Basically, the trajectory was we had our iOS app, which started out native, right? It started as a native app, and then we realized you have to go through a review process and it’s slow, and at a very early stage, it made sense for us to make it a wrapped web view. Basically, the app would open, and it would be a web view inside of it that we could iterate on quickly and change very rapidly and not have to wait for app store view process to change it. It wasn’t totally a native experience, but it was as actually a pretty good experience and lasted for a very long time and was up until recently the foundation of our current mobile web experience, which is different from our app situation. So for a long time, basically, our app store iOS Instacart app was a wrapped web view of just our store, a condensed version of our store, which meant that we could add things. We could change sales. We could change the formatting. We could change the UI really fast and not have to worry about the app store review process.
This all changed about a year ago, I would like to say, at which point it became a totally native app. We felt comfortable enough with the product and all the features that we made it a native experience and made it a fully featured app.
Before two weeks ago or so, it used to be Backbone views and models, and everything was on our main store app, and our mobile web app, but actually, we just switched our mobile web app to using ReactJS for the interface.
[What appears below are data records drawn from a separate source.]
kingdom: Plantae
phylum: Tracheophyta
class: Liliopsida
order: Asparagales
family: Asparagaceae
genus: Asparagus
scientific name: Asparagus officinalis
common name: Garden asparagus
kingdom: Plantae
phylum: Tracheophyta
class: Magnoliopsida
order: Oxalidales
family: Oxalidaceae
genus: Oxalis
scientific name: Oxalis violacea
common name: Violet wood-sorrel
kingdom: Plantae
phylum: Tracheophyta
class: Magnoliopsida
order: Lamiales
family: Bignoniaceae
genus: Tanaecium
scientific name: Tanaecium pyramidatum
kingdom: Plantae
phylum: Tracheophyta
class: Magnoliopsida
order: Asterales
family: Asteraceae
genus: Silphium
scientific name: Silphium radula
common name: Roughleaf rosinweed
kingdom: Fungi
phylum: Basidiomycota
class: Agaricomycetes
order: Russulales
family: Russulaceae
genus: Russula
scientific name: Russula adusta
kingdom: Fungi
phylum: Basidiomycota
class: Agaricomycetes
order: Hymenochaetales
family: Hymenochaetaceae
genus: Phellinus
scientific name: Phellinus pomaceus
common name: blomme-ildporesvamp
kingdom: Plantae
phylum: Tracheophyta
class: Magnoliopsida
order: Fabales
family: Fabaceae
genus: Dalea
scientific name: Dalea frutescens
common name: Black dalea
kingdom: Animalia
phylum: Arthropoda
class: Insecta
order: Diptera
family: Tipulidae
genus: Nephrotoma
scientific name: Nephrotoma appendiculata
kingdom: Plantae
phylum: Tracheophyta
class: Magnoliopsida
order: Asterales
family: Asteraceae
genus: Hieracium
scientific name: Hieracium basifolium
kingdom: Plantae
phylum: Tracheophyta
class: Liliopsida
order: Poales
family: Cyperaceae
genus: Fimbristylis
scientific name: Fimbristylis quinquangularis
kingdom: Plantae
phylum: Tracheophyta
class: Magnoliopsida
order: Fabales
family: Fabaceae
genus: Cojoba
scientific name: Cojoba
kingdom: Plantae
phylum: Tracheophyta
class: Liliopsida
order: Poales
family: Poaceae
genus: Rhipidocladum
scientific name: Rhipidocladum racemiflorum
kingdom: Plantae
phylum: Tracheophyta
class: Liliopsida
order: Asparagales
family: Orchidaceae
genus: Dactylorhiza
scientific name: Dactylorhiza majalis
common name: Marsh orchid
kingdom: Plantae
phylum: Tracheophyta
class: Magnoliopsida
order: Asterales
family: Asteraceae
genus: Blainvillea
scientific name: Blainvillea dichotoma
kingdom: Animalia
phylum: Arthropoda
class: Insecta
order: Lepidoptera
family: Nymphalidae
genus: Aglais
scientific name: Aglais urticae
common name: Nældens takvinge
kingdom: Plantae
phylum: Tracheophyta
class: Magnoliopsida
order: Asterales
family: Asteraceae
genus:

So it’s using Backbone models but ReactJS front-end components. Really, it was borne out of the frustration with how the Backbone model-view bindings worked, and it wasn’t especially performant for large views, and we had to do lots of tricks to make it performant. But swapping that out with React views meant that it could be both simpler and faster without having to spend a lot of time on that.
One other interesting thing about that is, since React actually works okay with the Backbone models and the Backbone router and stuff like that, we didn’t have to rewrite the mobile web application and update it to ReactJS. Rewrites are almost always a bad idea. We were able to upgrade pieces of it at a time, move on to React, and now the entire thing is using React and just has the Backbone router and models and stuff like that that we already had, so it's a lot faster.
The main web store is a Backbone.js single page web application, and so it hits API endpoints to do all the calls, and we use those same API endpoints for the consumer iPhone app, the consumer Android app, and the consumer mobile web app. It worked out really nicely, us just building one API and just all these clients, including the web client, using that.
Web has always been in Rails from the beginning, so we used Redis for caching our items, which we had, from the beginning. Rails is kind of what we were comfortable with, and we knew we wanted the front end to be really, really snappy, so we de-normalized all the item attributes into Redis, and that's how it got served out.
So we very, very early on, we were iOS only, then we thought, well we’re missing out on half of the market. We need to add Android. So we had a friend of ours start working on the Android app, and I had to build the API for him, but I was having a really hard time doing that because I didn’t know what he needed exactly, so I built the first version of the web store over the weekend because I wanted to have a client to consume myself for the API I was building.